Function Description
Contains A DbFunction method stub that can be used in LINQ queries to target the SQL Server CONTAINS store function.
DataLength Returns the number of bytes used to represent any expression.
DateDiffDay Counts the number of day boundaries crossed between the startDate and endDate. Corresponds to SQL Server's DATEDIFF(DAY,startDate,endDate).
DateDiffHour Counts the number of hour boundaries crossed between the startDate and endDate. Corresponds to SQL Server's DATEDIFF(HOUR,startDate,endDate).
DateDiffMicrosecond Counts the number of microsecond boundaries crossed between the startDate and endDate. Corresponds to SQL Server's DATEDIFF(MICROSECOND,startDate,endDate).
DateDiffMillisecond Counts the number of millisecond boundaries crossed between the startDate and endDate. Corresponds to SQL Server's DATEDIFF(MILLISECOND,startDate,endDate).
DateDiffMinute Counts the number of minute boundaries crossed between the startDate and endDate. Corresponds to SQL Server's DATEDIFF(MINUTE,startDate,endDate).
DateDiffMonth Counts the number of month boundaries crossed between the startDate and endDate. Corresponds to SQL Server's DATEDIFF(MONTH,startDate,endDate).
DateDiffNanosecond Counts the number of nanosecond boundaries crossed between the startDate and endDate. Corresponds to SQL Server's DATEDIFF(NANOSECOND,startDate,endDate).
DateDiffSecond Counts the number of second boundaries crossed between the startDate and endDate. Corresponds to SQL Server's DATEDIFF(SECOND,startDate,endDate).
DateDiffWeek Counts the number of week boundaries crossed between the startDate and endDate. Corresponds to SQL Server's DATEDIFF(WEEK,startDate,endDate).
DateDiffYear Counts the number of year boundaries crossed between the startDate and endDate. Corresponds to SQL Server's DATEDIFF(YEAR,startDate,endDate).
DateFromParts Initializes a new instance of the DateTime structure to the specified year, month, day. Corresponds to the SQL Server's DATEFROMPARTS(year, month, day).
DateTime2FromParts Initializes a new instance of the DateTime structure to the specified year, month, day, hour, minute, second, fractions, and precision. Corresponds to the SQL Server's DATETIME2FROMPARTS (year, month, day, hour, minute, seconds, fractions, precision).
DateTimeFromParts Initializes a new instance of the DateTime structure to the specified year, month, day, hour, minute, second, and millisecond. Corresponds to the SQL Server's DATETIMEFROMPARTS(year, month, day, hour, minute, second, millisecond).
DateTimeOffsetFromParts Initializes a new instance of the DateTimeOffset structure to the specified year, month, day, hour, minute, second, fractions, hourOffset, minuteOffset and precision. Corresponds to the SQL Server's DATETIMEOFFSETFROMPARTS (year, month, day, hour, minute, seconds, fractions, hour_offset, minute_offset, precision).
FreeText A DbFunction method stub that can be used in LINQ queries to target the SQL Server FREETEXT store function.
IsDate Validate if the given string is a valid date. Corresponds to the SQL Server's ISDATE('date').
Like An implementation of the SQL LIKE operation. On relational databases, this is usually directly translated to SQL.
SmallDateTimeFromParts Initializes a new instance of the DateTime structure to the specified year, month, day, hour, and minute. Corresponds to the SQL Server's SMALLDATETIMEFROMPARTS (year, month, day, hour, minute).
TimeFromParts Initializes a new instance of the TimeSpan structure to the specified hour, minute, second, fractions, and precision. Corresponds to the SQL Server's TIMEFROMPARTS (hour, minute, seconds, fractions, precision).

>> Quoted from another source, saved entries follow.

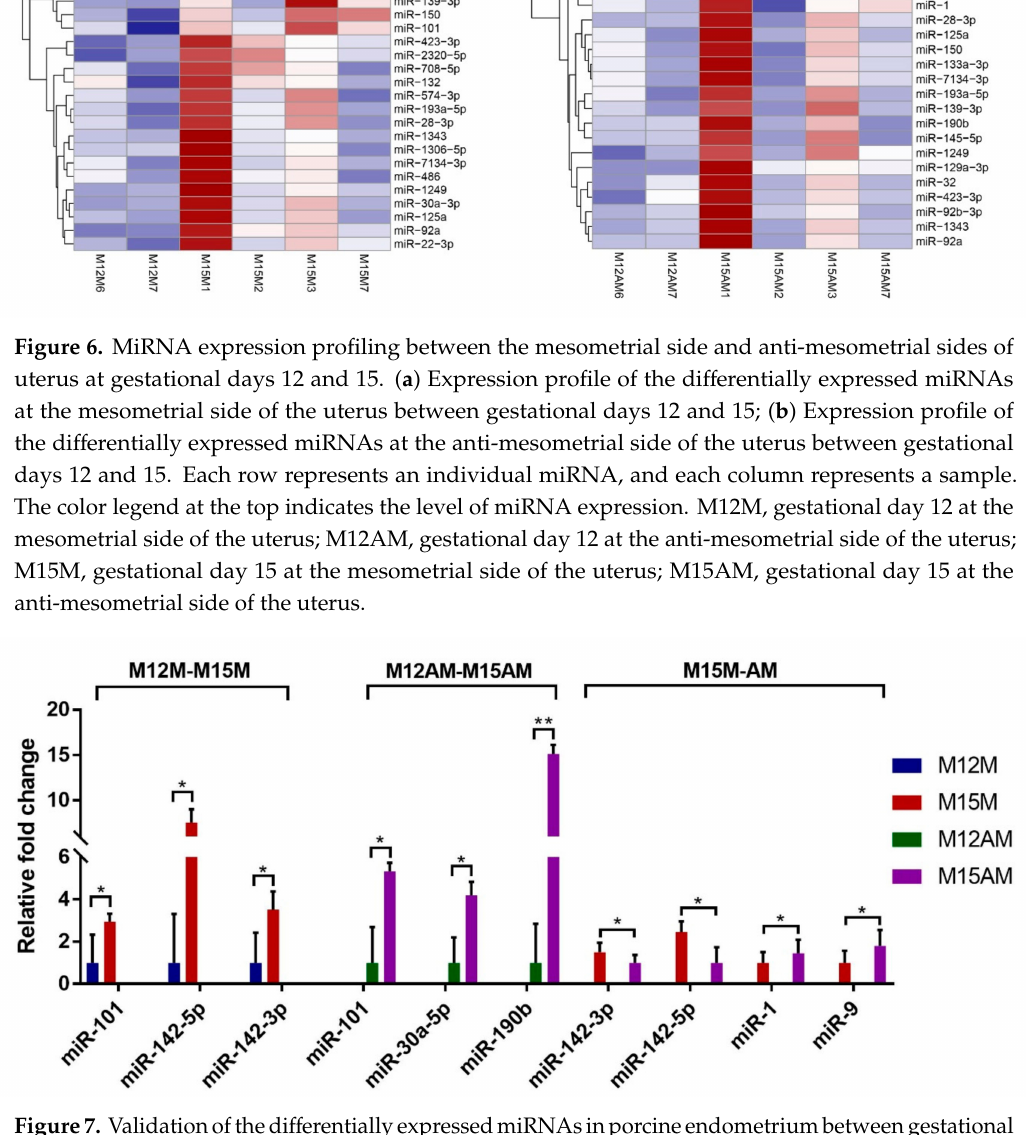
Figure7. Validationofthedi ff erentiallyexpressedmiRNAsinporcineendometriumbetweengestational days 12 and 15. The error bars show the SD. The p -value was calculated using the t -test. * p < 0.05; ** p < 0.01. M12M, gestational day 12 at the mesometrial side of the uterus; M12AM, gestational day 12 at the anti-mesometrial side of the uterus; M15M, gestational day 15 at the mesometrial side of the uterus; M15AM, gestational day 15 at the anti-mesometrial side of the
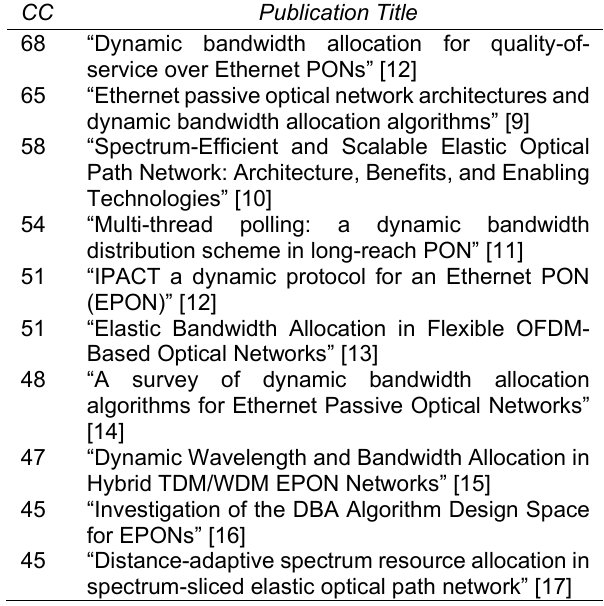
Table. 2 mentions the titles, citation count (CC)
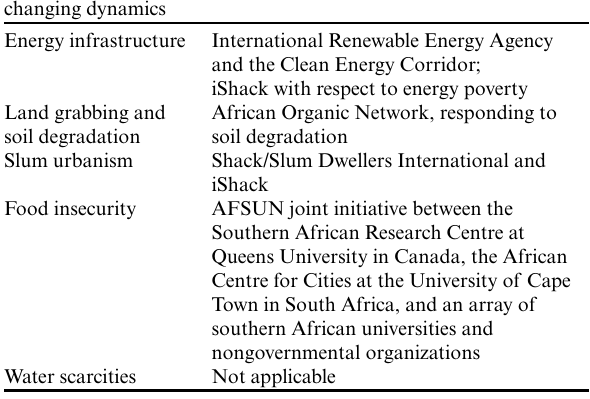
Table 1. Less-recognized game-changing dynamics and associated social and system innovation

Let's have a look at the following example.

using (var context = new BookStore())
{
    var list = context.Authors
        .Include(a => a.Books)
        .Where(a => EF.Functions.Like(a.LastName, "Al%"))
        .ToList();

    foreach (var author in list)
    {
        Console.WriteLine(author.FirstName + " " + author.LastName);

        foreach (var book in author.Books)
        {
            Console.WriteLine("\t" + book.Title);
        }
    }
}

The above code will retrieve only those authors which have the LastName starts with "Al".